Physische Voraussetzungen

Wer an den Ringen erfolgreich sein will, braucht:

  • maximale Kraftausdauer in Armen, Schultern, Rumpf

  • stabile Griffkraft zur Kontrolle der Ringe

  • Körpergefühl und Gleichgewichtssinn

  • Technikverständnis für Haltewinkel und Griffwechsel

  • mentale Konzentration, um auf den Punkt zu liefern

Viele Turner trainieren gezielt Kreuzhänge und Schwalben jahrelang, bis diese sauber gehalten werden können.
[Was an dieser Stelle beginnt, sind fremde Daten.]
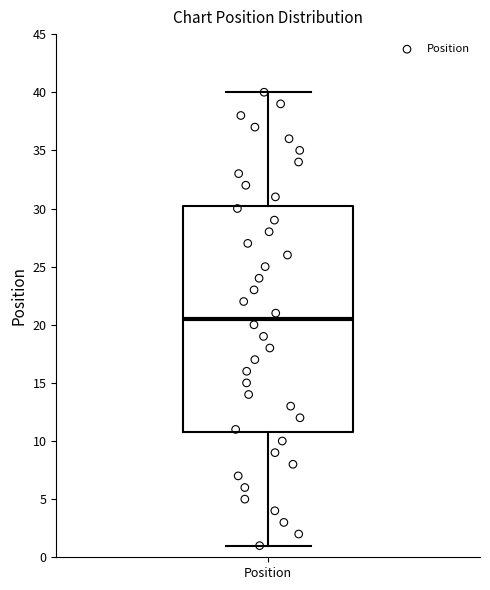

Read this box plot against the y-axis: the position of the median line, the range covered by the box, and the ends of both whiskers. The values are not printed on the chart, so give them approximately, as read against the axis.

median 20.5, box 11.0 to 30.5, whiskers 1.0 to 40.0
Zusätzlich sind Techniktraining der Schwungelemente, sowie spezielles Krafttraining fester Bestandteil jeder Trainingseinheit.


Häufige Fehler im Wettkampf

  • Elemente nur angedeutet, nicht gehalten: kein Wert

  • Pendeln der Ringe schon zu Beginn: Abzug ab dem ersten Schwung

  • Abgang instabil: bis zu 0,5 Punkte + verlorener Eindruck

  • Unvollständiger Handstand bei Riesenfelge: 0,3 Abzug

  • Hilfe durch Trainer oder Matte berührt: grober Fehler


Fazit

Die Ringe sind das ultimative Gerät für Kraft, Technik und Nervenstärke. Eine gute Ringeübung wirkt still, ruhig und kontrolliert – und ist doch das Resultat aus Jahren gezielten Trainings. Nur wer jeden Griff, jeden Winkel und jede Haltephase beherrscht, kann an diesem Gerät bestehen. Ringeturnen ist kein Spektakel, sondern ein stilles Meisterwerk – für Kenner die Krönung turnerischer Disziplin.